EXERCISE MATERIAL:
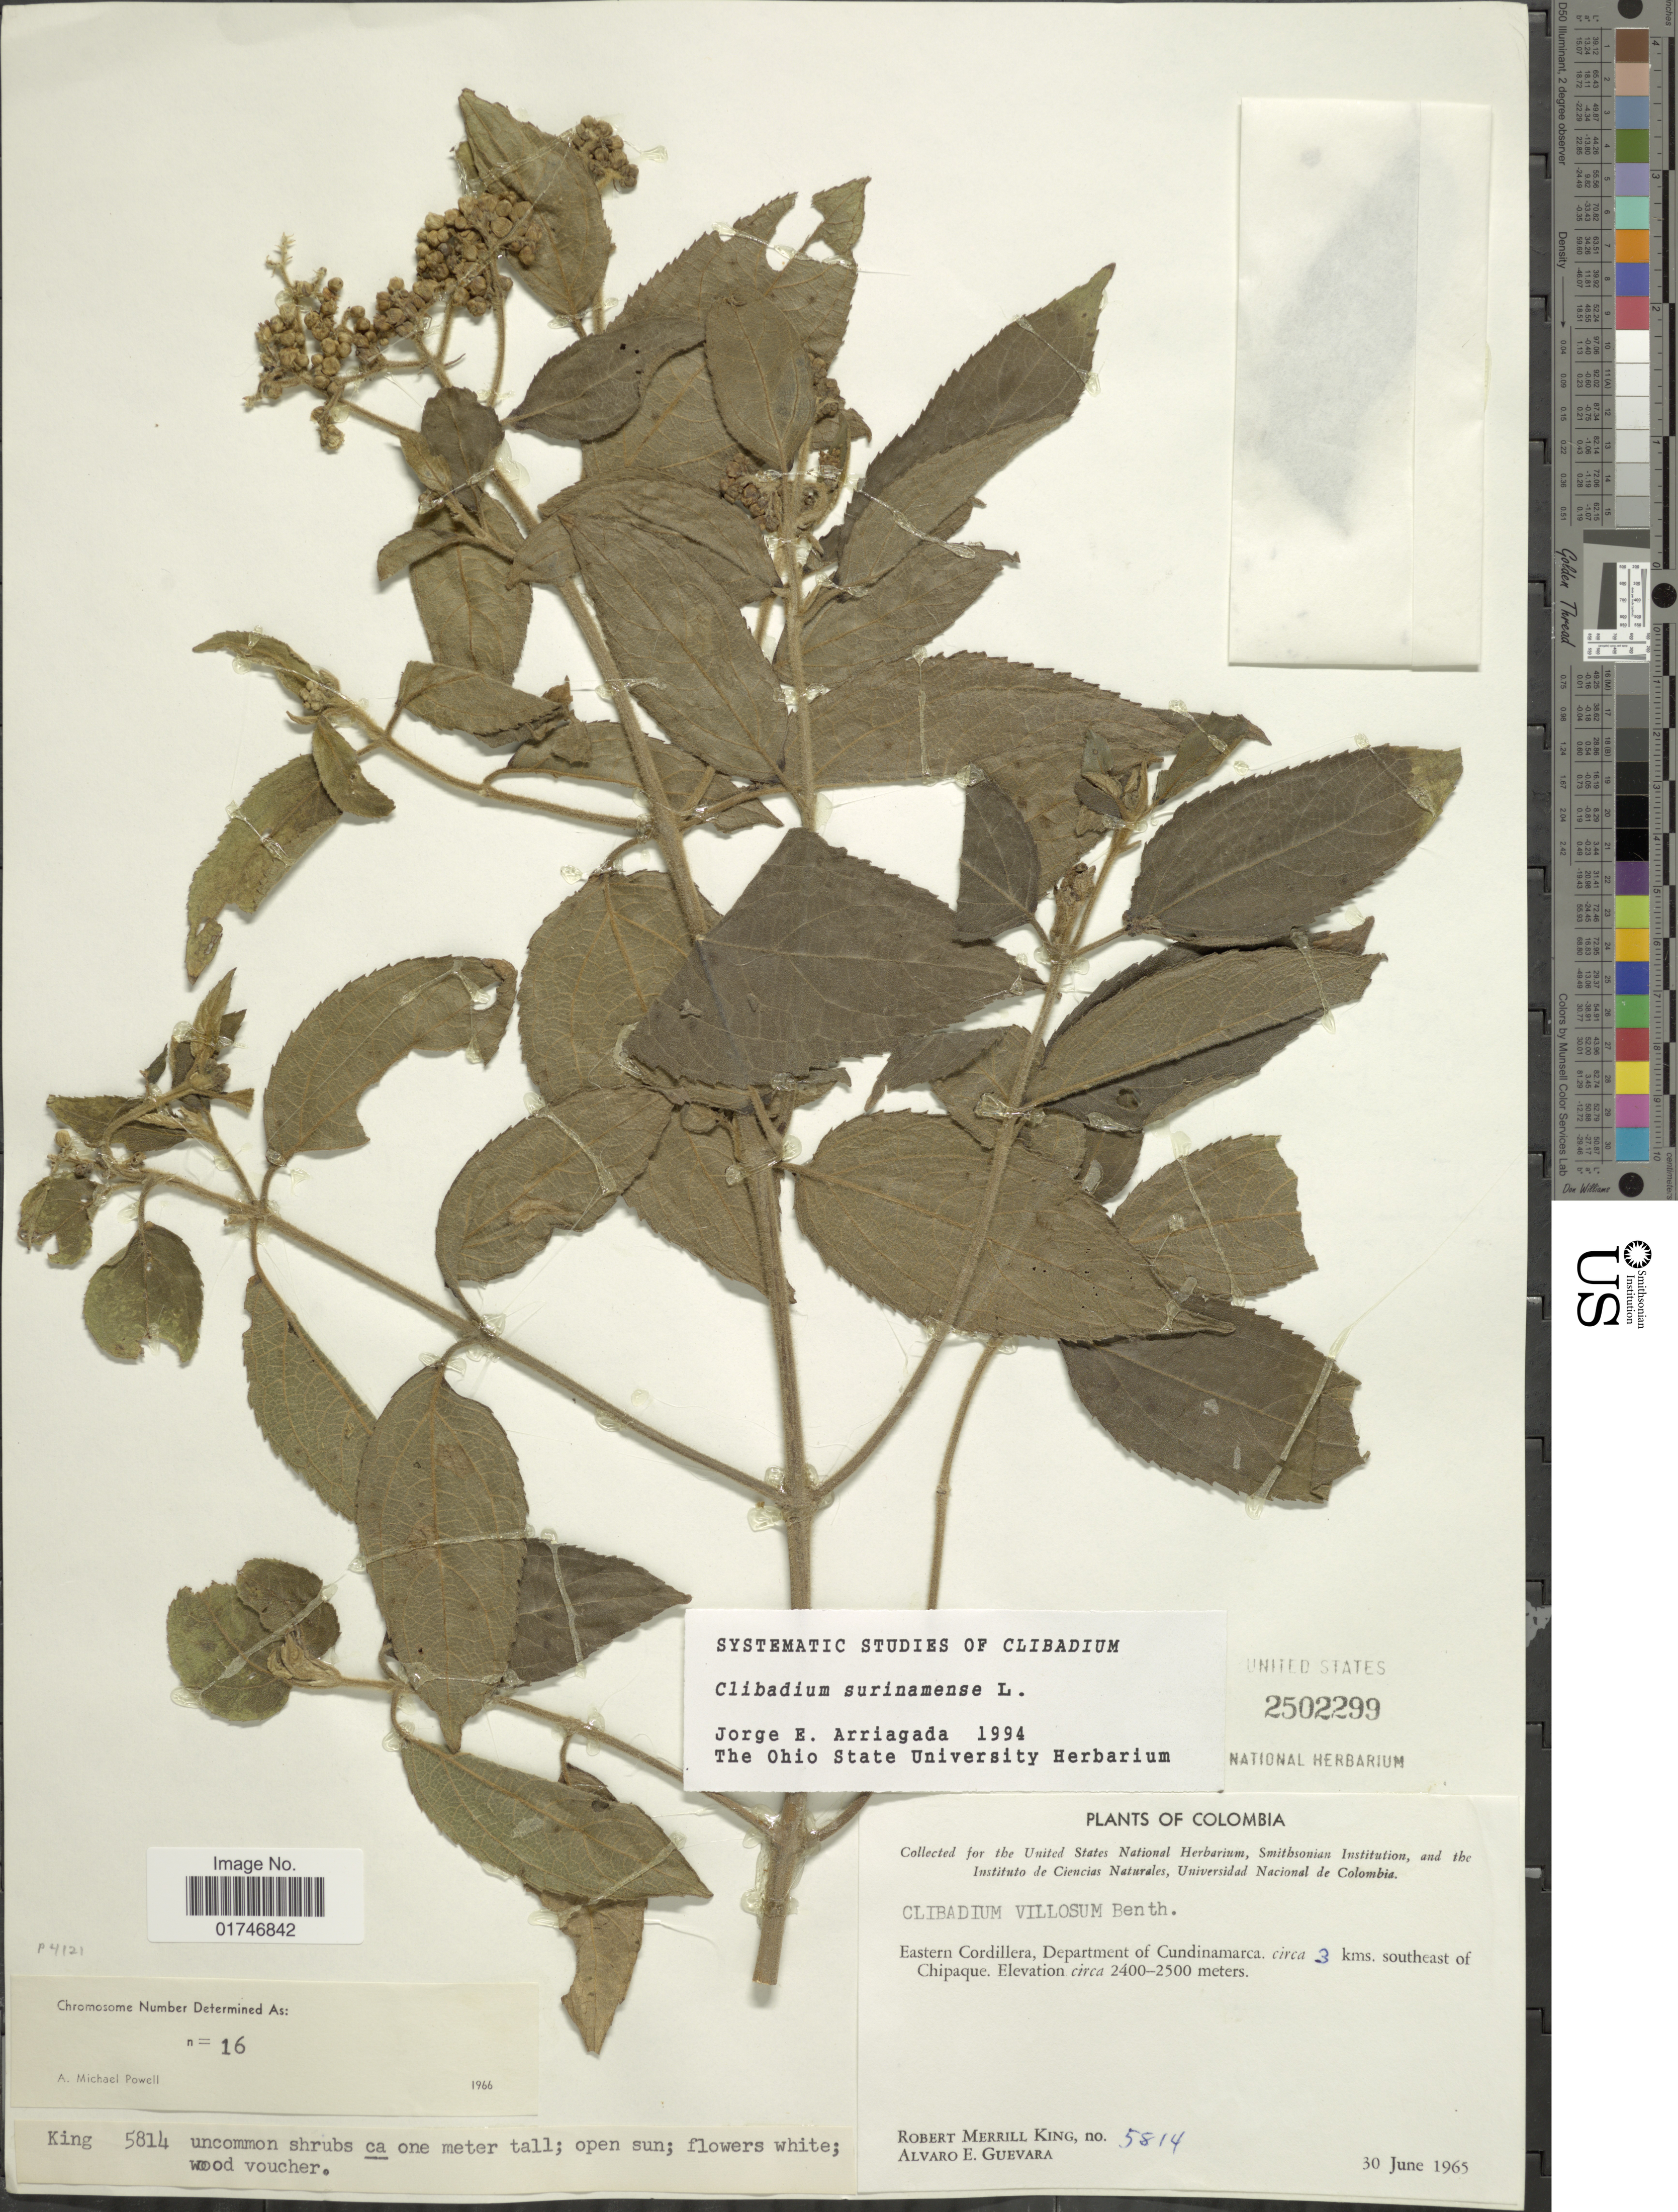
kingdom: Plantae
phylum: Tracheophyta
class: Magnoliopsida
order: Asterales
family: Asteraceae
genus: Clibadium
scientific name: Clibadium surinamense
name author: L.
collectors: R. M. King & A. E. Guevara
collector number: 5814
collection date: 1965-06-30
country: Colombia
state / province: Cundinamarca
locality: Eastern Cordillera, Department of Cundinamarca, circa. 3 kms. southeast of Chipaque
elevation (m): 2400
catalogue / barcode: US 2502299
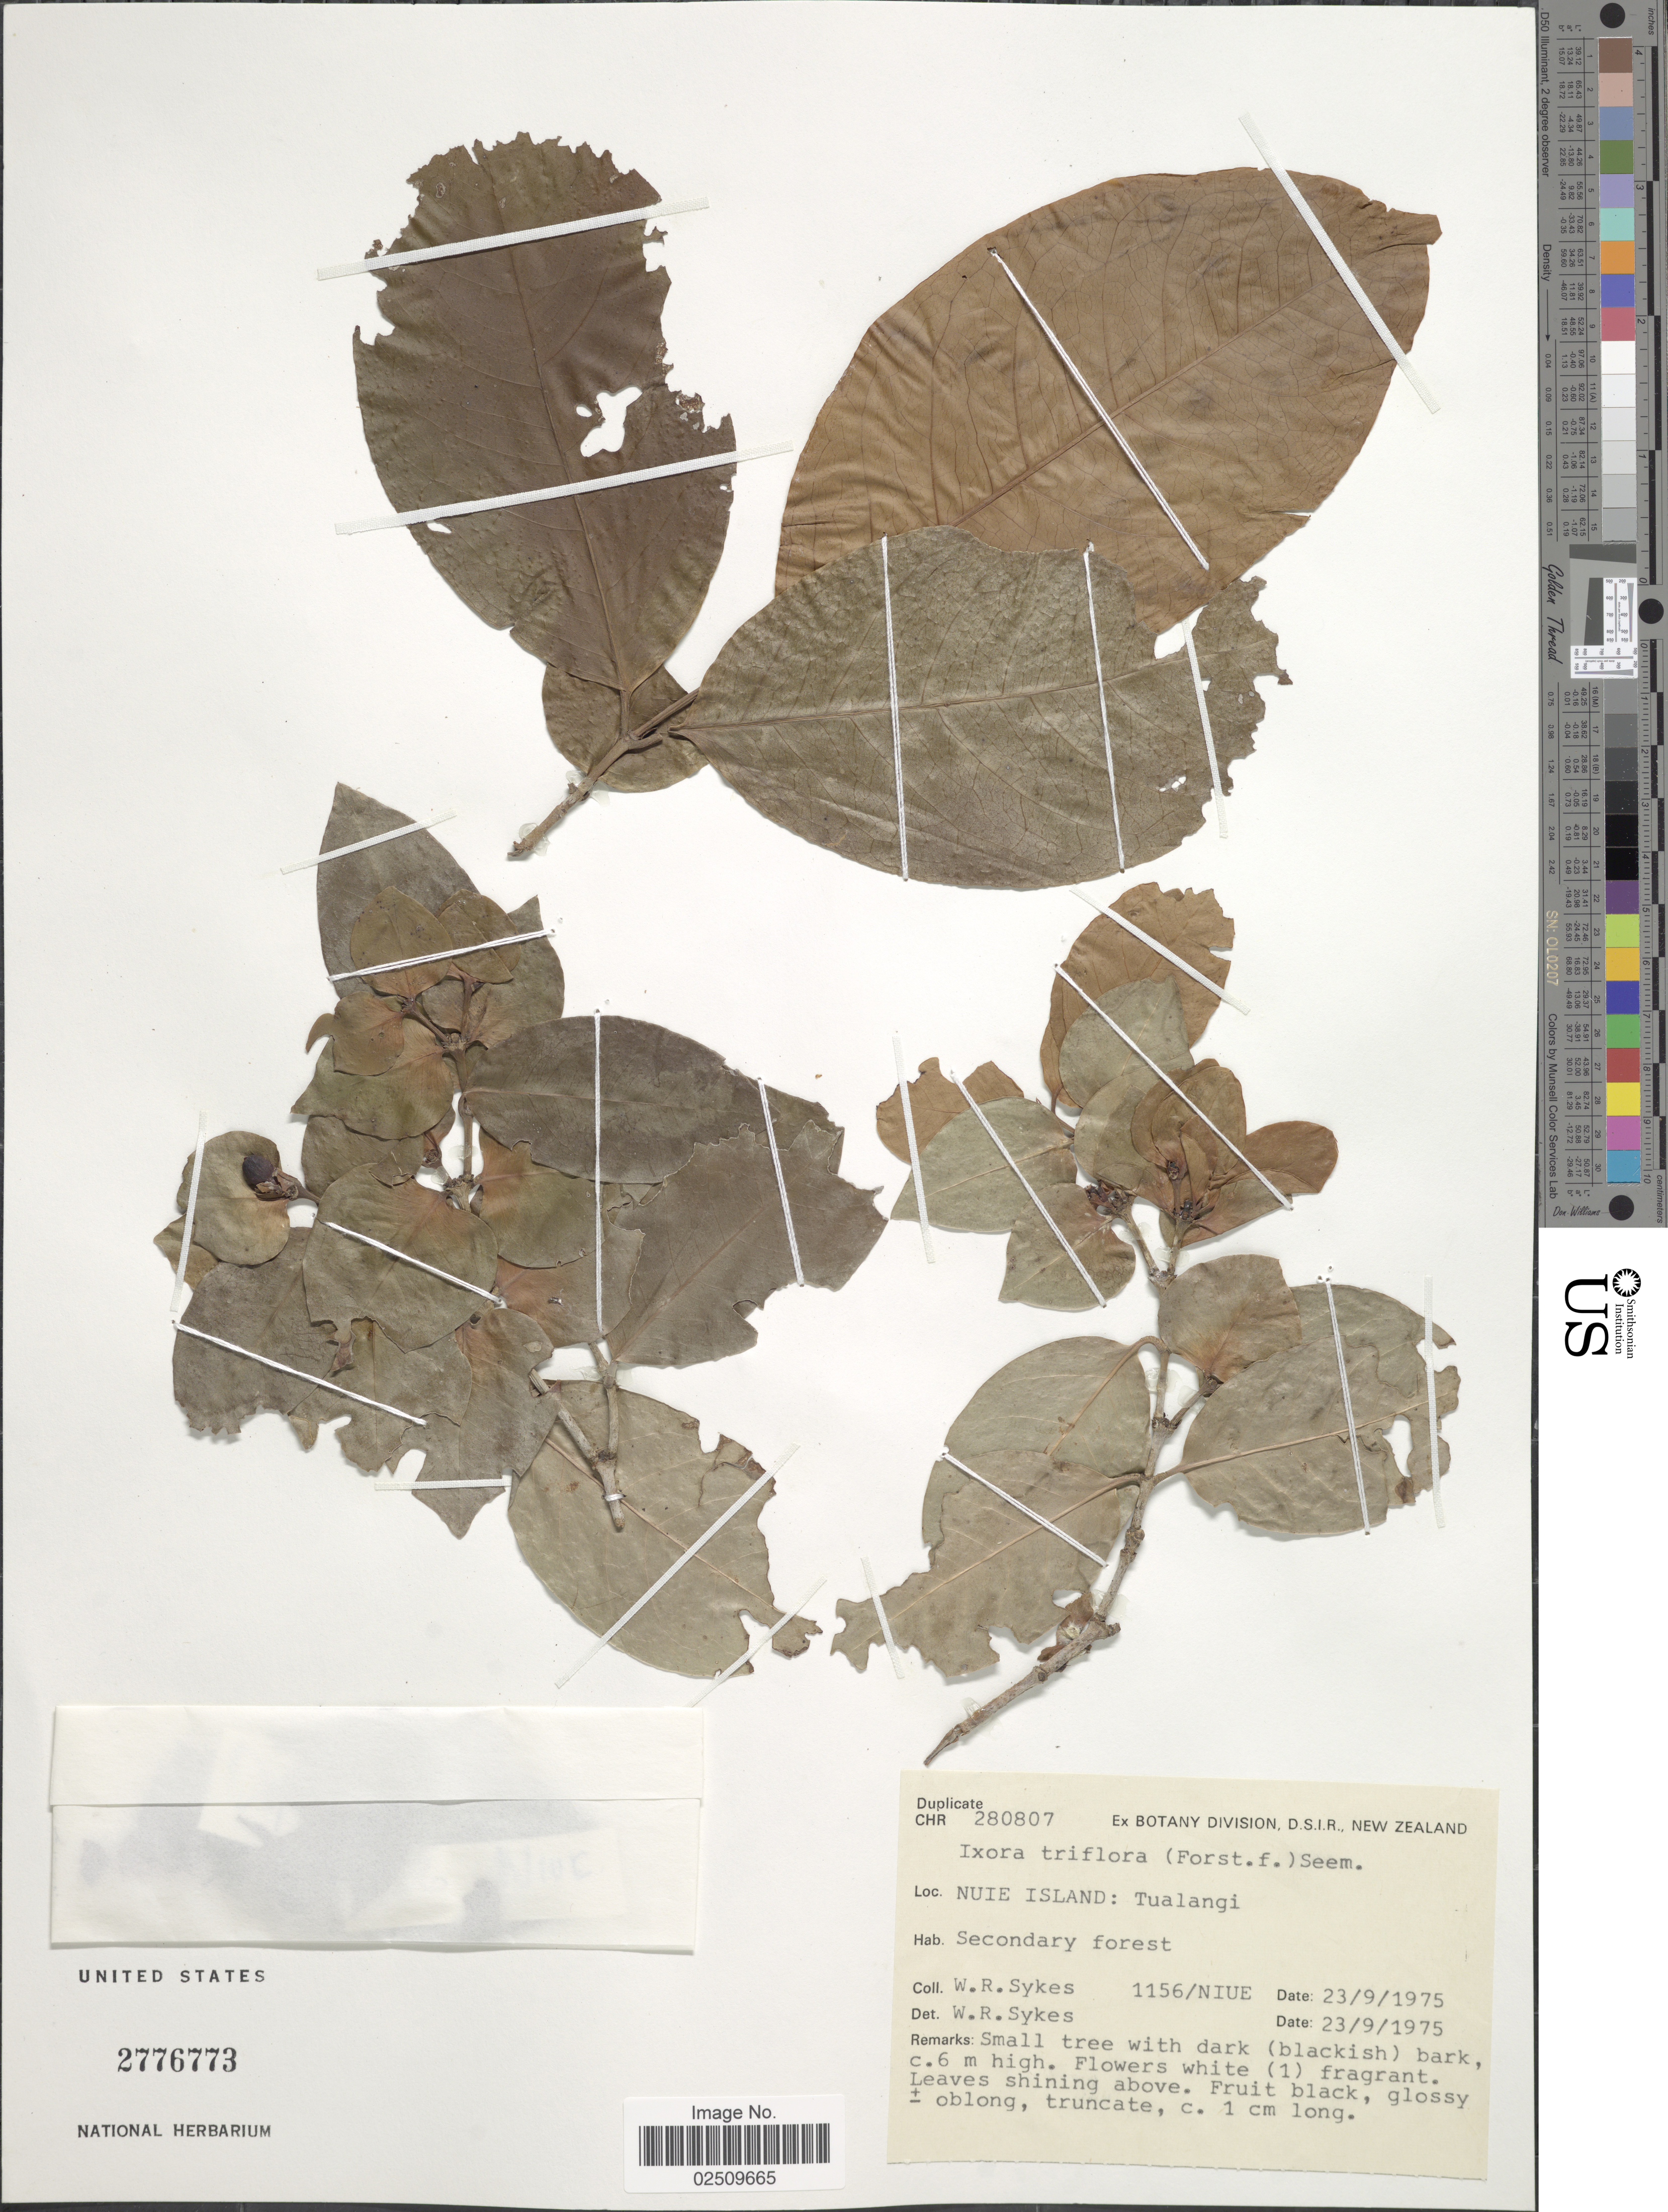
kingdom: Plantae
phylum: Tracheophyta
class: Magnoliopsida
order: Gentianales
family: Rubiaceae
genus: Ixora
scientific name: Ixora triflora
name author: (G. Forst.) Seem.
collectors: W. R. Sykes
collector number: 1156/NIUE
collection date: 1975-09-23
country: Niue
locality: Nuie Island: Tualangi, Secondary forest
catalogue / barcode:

REQUIREMENTS: Rewrite the lines above, changing every "locality" to "site" and leaving everything else as it is. Omit the pictures.

ANSWER BELOW:
kingdom: Plantae
phylum: Tracheophyta
class: Magnoliopsida
order: Asterales
family: Asteraceae
genus: Clibadium
scientific name: Clibadium surinamense
name author: L.
collectors: R. M. King & A. E. Guevara
collector number: 5814
collection date: 1965-06-30
country: Colombia
state / province: Cundinamarca
site: Eastern Cordillera, Department of Cundinamarca, circa. 3 kms. southeast of Chipaque
elevation (m): 2400
catalogue / barcode: US 2502299
kingdom: Plantae
phylum: Tracheophyta
class: Magnoliopsida
order: Gentianales
family: Rubiaceae
genus: Ixora
scientific name: Ixora triflora
name author: (G. Forst.) Seem.
collectors: W. R. Sykes
collector number: 1156/NIUE
collection date: 1975-09-23
country: Niue
site: Nuie Island: Tualangi, Secondary forest
catalogue / barcode:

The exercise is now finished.